Révélée en 1996 par « Acta Est », suite de paysages urbains déserts et délabrés de l’ex-URSS, célébrée en 2003 pour « The New Life », la balade triste de jeunes Américains perdus entre l’enfance et l’âge adulte, Lise Sarfati expose à Paris sa série « Oh Man » dont l’un des tirages fait l’affiche de Paris Photo (9-12 novembre).

Des hommes qui marchent dans la ville. Anonymes, ils avancent, déterminés ou résignés, mais toujours indifférents à leur environnement. Qu’ils entrent ou sortent du cadre, seul compte le mouvement. Et il n’est ni pressé ni nonchalant. Chacun de ces individus semble saisi sous le soleil de midi comme un animal dans les phares d’une voiture. Parfois, leur ombre s’invite dans l’image sans parvenir à déconstruire le réel. Ils sont bel et bien ancrés au milieu d’entrepôts aux rideaux de fers baissés, aux portes grillagées. Solitaires.
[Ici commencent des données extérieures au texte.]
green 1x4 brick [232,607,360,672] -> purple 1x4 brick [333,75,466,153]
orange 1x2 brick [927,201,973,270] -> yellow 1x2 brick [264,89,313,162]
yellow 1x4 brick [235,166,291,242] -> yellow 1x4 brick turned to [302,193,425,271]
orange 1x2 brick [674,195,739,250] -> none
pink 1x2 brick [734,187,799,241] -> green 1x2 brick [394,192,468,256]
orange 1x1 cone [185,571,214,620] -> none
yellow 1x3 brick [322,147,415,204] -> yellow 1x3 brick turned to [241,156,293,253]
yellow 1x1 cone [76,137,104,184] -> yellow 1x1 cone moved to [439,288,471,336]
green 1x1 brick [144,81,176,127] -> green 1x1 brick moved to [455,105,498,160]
La nouvelle série de Lise Sarfati s’intitule Oh Man ; elle est composée de dix sept grands formats (1,88 m ou 1, 65 m) exposés à hauteur d’homme, au premier plan, sans profondeur.
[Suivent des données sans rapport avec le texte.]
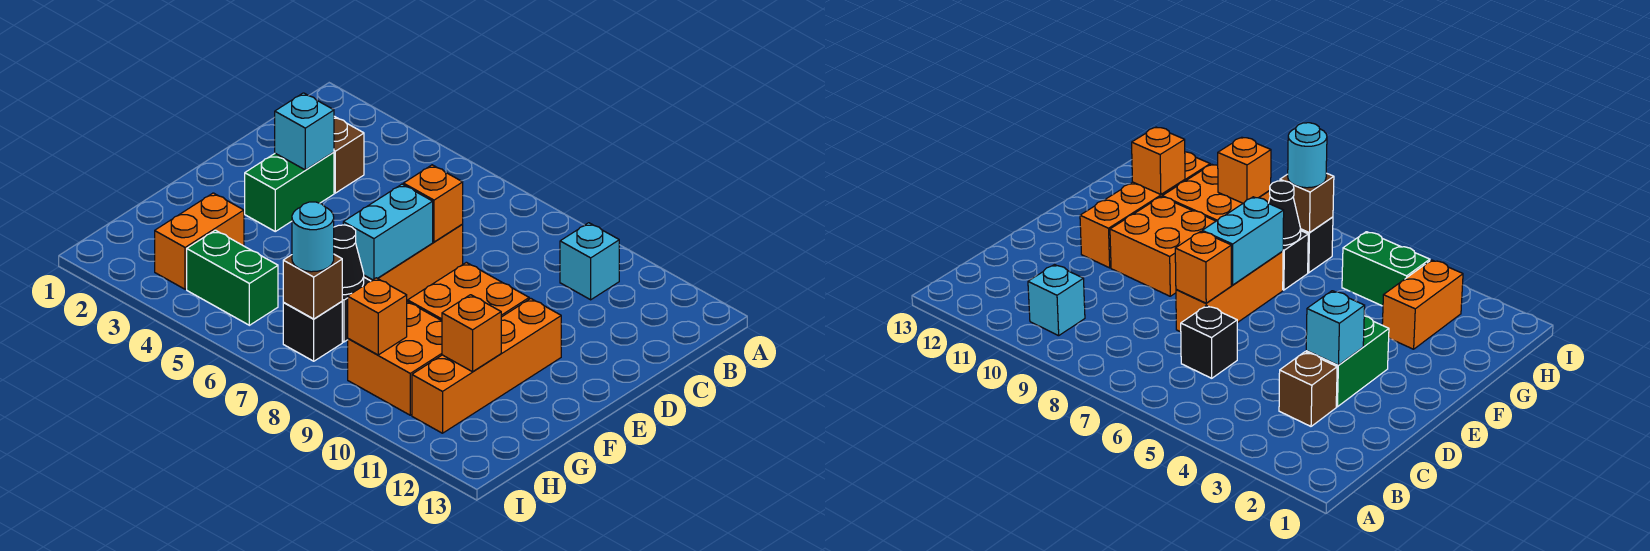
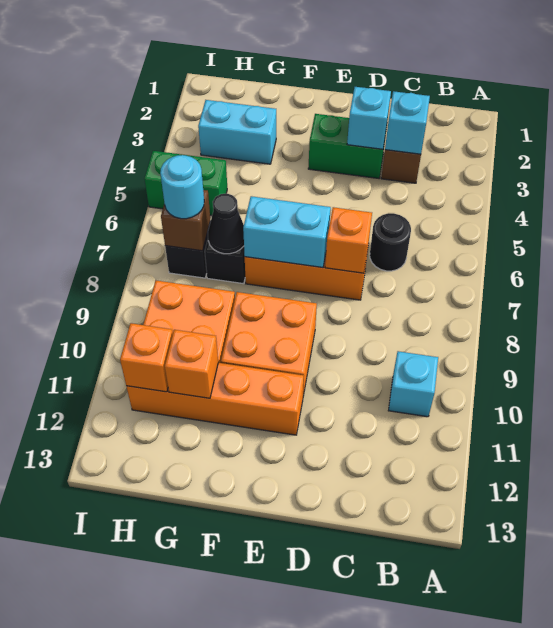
none -> cyan 1x1 brick [385,91,430,154]
black 1x1 brick [1181,305,1237,378] -> black 1x1 round brick [370,213,411,271]
orange 1x2 brick [155,193,244,289] -> cyan 1x2 brick [198,100,276,164]
green 1x2 brick [187,230,278,325] -> green 1x2 brick turned to [144,151,227,216]
orange 1x1 brick [348,278,407,355] -> orange 1x1 brick moved to [120,323,173,392]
Photographie de la série « Oh Man ».
Photographie de la série « Oh Man ». lise sarfati

Libre à celui qui regarde de faire face à ces inconnus ou de cheminer à leurs cotés, de les regarder passer ou de les accompagner vers un ailleurs – dénué d’horizon – où règne le silence, la fragilité de l’existence, l’inutilité des biens matériels… Une impression qui correspond à la définition des Memento mori ; ces vanités d’aujourd’hui comme un bloc de temps et d’action au décor minimal traversé de lignes géométriques et de couleurs réduites à de simples taches : le bleu du ciel, le vert qui encadre une porte aux barreaux en métal, le rouge d’une bordure de trottoir… Aucun point de fuite, la composition évoque la rigueur du constructivisme russe, mouvement artistique mené notamment par Malevitch ou Rodtchenko que la Lise Sarfati a probablement étudié lors de son séjour prolongé en Russie dans les années 1990.

Photographie de la série « Oh Man » utilisée pour l’affiche de Paris Photo 2017.
Photographie de la série « Oh Man » utilisée pour l’affiche de Paris Photo 2017. lise sarfati

Ces images ont été réalisées à la chambre, entre 2012 et 2013, à Los Angeles, où vit la photographe. Un travail effectué à contre-courant du progrès technologique qui favorise le numérique, et « a contre-sens » de son utilisation habituelle. En effet, directement inspirée de la camera obscura, chère aux artistes de la Renaissance, ce procédé au protocole compliqué est d’ordinaire réservé aux photographes désireux de représenter fidèlement portraits, natures mortes, paysages ou bâtiments industriels (des typologies de Bernd et Hilla Becher à La ferme du Garet de Raymond Depardon). C’est cependant pour attraper les déplacements que Lise Sarfati est allé poser en pleine rue son encombrant matériel – un trépied surmonté d’un appareil à soufflet – comme un peintre y fixerait son chevalet. Résultat : le temps semble s’être arrêté sur ses silhouettes en marche. Une contradiction aussi belle qu’un oxymore.

> Lise Sarfati, « PARIS PHOTO – SOLO SHOW ».
Au Grand Palais. 3, avenue du Général Eisenhower, Paris VIIIe. Du 9 au 12 novembre 2017. 
www.grandpalais.fr

> Exposition « OH MAN »
La Galerie Particulière. 16 et 11, rue du Perche, Paris IIIe. Du 23 novembre 2017 au 13 janvier 2018.